Herrick never tried to flee the scene Monday nor did he resist police.
Witnesses told police that after Kerry Munger collapsed to the ground, Herrick got into his pickup and then got out and looked at the man on the ground. The witness said Herrick then bent over, picked up Munger’s arm and let it go, falling limply to the ground.
In interviews with Rutland County Sheriff’s Deputy Andrew Cross and state police Detective Sgt. Albert Abdelnour, Herrick talked about events leading up to the stabbing.
Herrick told police he agreed to meet Munger in the mall parking lot — a location where Munger found Herrick and his wife two years ago — to talk about Peggy Munger.
Fearful for his safety, Herrick told police he went home after work to grab a knife and a handgun which police said they found in a case on his front seat.
What happened during their meeting is unclear.
Herrick told police that a verbal confrontation turned physical when Munger pushed his shoulder. At that point, he told police he reached behind his back and grabbed the knife hidden in a sheath under his sweatshirt.
He said he brought the blade around in a broad sweep and stabbed Munger, who was facing him, in the back.
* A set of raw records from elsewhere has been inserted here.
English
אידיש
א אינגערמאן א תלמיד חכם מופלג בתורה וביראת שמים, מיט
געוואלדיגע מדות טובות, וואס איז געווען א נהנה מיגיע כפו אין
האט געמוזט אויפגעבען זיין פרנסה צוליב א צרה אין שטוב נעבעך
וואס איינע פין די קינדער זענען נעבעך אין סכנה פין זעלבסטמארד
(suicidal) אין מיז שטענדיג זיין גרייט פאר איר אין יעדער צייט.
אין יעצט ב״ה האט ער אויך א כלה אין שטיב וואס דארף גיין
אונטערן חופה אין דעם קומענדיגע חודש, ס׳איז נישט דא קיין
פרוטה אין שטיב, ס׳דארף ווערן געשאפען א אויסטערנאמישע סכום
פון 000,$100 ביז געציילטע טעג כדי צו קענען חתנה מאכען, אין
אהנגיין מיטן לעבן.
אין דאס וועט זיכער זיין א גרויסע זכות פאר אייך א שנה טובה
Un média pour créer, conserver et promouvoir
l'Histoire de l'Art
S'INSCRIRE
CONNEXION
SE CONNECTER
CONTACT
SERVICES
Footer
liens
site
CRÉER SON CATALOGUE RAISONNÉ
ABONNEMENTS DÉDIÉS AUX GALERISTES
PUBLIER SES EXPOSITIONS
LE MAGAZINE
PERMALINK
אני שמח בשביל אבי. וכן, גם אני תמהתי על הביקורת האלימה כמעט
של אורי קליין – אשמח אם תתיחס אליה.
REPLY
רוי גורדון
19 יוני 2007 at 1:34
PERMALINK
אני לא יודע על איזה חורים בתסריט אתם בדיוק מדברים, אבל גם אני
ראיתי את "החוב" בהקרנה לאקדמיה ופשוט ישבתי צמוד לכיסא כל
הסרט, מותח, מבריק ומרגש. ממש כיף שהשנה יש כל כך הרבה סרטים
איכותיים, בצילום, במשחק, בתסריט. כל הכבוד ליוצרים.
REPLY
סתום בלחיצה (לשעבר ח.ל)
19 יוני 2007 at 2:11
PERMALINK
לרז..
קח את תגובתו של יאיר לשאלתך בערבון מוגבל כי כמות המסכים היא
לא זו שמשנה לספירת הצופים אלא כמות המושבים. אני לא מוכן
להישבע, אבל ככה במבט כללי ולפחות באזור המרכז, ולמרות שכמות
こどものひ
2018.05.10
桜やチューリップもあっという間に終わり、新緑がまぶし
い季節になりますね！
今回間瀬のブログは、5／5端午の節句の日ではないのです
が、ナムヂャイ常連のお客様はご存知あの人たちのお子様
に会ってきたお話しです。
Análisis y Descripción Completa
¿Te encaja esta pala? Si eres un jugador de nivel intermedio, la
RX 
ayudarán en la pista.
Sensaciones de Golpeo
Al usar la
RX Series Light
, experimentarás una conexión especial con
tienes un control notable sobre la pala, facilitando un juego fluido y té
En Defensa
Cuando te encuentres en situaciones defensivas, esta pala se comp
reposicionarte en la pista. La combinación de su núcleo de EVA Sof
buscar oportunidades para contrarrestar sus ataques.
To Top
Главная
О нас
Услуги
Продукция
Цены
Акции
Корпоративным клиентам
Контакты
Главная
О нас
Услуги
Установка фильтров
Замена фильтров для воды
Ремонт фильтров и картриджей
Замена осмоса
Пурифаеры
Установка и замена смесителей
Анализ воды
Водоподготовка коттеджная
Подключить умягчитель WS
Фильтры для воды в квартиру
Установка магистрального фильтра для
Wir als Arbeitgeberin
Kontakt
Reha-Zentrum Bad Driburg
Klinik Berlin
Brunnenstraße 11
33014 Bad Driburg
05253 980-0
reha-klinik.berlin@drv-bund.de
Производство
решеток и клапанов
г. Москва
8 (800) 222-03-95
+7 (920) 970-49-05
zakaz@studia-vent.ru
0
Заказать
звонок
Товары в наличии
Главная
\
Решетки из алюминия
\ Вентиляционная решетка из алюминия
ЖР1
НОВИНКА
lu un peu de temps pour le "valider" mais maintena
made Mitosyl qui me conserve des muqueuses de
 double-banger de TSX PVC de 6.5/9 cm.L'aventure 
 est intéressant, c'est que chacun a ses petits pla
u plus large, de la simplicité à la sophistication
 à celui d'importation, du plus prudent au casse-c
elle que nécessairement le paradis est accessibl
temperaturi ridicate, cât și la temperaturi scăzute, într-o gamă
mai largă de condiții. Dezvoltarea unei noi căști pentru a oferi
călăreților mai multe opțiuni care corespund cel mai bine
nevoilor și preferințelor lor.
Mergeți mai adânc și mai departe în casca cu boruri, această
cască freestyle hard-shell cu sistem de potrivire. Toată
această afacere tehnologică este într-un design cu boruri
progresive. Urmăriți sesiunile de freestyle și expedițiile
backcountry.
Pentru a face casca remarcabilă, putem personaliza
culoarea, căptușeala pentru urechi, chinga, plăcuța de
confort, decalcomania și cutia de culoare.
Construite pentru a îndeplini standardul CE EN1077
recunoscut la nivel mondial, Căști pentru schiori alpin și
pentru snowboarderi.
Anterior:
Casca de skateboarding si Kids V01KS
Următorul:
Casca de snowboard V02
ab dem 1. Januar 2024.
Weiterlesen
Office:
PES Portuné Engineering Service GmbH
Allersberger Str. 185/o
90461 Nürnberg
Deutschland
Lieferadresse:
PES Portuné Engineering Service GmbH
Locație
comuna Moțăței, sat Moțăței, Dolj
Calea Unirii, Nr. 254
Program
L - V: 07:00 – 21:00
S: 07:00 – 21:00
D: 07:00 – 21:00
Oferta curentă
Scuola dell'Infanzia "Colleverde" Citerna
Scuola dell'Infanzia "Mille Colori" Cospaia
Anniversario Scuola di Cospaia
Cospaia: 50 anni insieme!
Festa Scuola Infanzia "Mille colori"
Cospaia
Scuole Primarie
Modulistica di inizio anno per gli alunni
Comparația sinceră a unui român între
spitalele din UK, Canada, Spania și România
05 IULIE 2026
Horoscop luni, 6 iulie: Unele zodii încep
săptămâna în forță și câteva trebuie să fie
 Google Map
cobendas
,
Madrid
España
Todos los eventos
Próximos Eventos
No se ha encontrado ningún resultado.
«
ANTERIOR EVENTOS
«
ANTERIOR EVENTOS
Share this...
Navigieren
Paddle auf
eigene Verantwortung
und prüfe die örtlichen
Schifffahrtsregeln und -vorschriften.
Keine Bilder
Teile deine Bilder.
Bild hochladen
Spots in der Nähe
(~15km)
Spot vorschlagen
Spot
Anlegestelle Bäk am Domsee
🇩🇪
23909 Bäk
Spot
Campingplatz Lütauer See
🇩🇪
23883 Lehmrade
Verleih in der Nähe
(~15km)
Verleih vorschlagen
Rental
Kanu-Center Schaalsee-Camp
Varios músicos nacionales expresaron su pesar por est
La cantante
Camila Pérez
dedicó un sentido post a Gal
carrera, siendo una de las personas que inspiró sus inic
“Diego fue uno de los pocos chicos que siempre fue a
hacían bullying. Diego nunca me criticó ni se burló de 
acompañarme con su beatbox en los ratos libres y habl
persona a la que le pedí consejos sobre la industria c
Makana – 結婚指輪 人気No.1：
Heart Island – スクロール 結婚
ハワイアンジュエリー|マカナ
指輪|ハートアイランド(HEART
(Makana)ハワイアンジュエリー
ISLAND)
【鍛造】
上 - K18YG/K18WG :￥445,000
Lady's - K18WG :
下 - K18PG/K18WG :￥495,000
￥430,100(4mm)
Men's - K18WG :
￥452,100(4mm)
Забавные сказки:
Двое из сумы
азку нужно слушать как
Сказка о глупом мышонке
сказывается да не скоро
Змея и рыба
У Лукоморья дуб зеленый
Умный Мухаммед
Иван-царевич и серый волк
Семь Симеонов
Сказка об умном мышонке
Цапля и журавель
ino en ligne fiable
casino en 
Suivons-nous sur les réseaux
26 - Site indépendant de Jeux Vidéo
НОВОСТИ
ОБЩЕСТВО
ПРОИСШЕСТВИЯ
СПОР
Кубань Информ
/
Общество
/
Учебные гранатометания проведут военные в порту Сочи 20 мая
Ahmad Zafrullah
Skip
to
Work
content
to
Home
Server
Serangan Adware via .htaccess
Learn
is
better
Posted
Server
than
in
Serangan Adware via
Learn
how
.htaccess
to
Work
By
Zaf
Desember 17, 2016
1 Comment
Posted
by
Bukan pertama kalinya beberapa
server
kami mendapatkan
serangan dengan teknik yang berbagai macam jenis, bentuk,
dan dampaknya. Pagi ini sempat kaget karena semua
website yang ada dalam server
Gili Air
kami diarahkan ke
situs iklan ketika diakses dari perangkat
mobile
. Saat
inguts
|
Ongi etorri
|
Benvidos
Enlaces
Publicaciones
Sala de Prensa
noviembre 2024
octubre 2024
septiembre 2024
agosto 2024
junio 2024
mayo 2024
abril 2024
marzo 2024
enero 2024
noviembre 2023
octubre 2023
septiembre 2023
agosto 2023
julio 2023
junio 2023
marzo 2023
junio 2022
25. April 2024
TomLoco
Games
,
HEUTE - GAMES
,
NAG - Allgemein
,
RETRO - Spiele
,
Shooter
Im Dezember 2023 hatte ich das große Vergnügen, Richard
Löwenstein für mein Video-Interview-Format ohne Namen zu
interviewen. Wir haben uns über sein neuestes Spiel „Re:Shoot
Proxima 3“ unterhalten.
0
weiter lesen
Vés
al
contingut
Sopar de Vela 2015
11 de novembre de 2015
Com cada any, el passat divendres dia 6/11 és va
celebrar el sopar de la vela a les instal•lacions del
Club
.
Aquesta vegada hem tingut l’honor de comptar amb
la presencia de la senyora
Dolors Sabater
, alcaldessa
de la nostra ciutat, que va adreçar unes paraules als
“I didn’t really think about it. He pushed me and I grabbed it. It was almost like it wasn’t in my hand,” Herrick told police.
He told police Munger backed away after he stabbed him, but then charged back in threatening to kill Herrick.
“Then he … said ‘I’m gonna kill you’ and came back at me again and I did it again,” Herrick told Cross.
After the second stabbing, Munger fell to the ground, Herrick said.
In his phone call to Peggy Munger after the incident, the woman told police Herrick said Munger attacked him as soon as he got out of his truck “pushing and hitting him.”
Two witnesses told police the altercation appeared completely verbal until Herrick reached out and struck Munger once in the back and once in the side.
A medical examiner’s report issued Tuesday found that the stab wounds were the sole reason for Munger’s death with one wound piercing his diaphragm and the other piercing his left lung and aorta.
Investigators wrote that Herrick was no stranger to hand to hand combat or the use of a knife. As a former soldier in the U.S. Army, Herrick told police that he learned techniques for fighting in close combat. During a search of Herrick’s home, police also found a manual on close quarters combat and a book on medieval fighting.
Police also found in his home Peggy Munger’s 1977 class ring.